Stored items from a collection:
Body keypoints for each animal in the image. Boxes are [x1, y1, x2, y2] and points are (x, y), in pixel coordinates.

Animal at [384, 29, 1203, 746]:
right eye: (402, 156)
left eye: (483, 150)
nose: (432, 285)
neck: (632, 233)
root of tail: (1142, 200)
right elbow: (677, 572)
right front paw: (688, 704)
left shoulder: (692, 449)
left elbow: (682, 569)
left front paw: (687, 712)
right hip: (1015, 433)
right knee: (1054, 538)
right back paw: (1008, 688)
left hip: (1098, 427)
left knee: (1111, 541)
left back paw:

Exercise details> Could you return every record above exactly as written?

Result of the exercise>
Body keypoints for each animal in the image. Boxes are [x1, y1, x2, y2] and points are (x, y), in pixel coordinates.

Animal at [384, 29, 1203, 746]:
right eye: (402, 156)
left eye: (483, 150)
nose: (432, 285)
neck: (632, 233)
root of tail: (1142, 200)
right elbow: (677, 572)
right front paw: (688, 704)
left shoulder: (692, 449)
left elbow: (682, 569)
left front paw: (687, 712)
right hip: (1015, 433)
right knee: (1054, 538)
right back paw: (1008, 688)
left hip: (1098, 427)
left knee: (1111, 541)
left back paw:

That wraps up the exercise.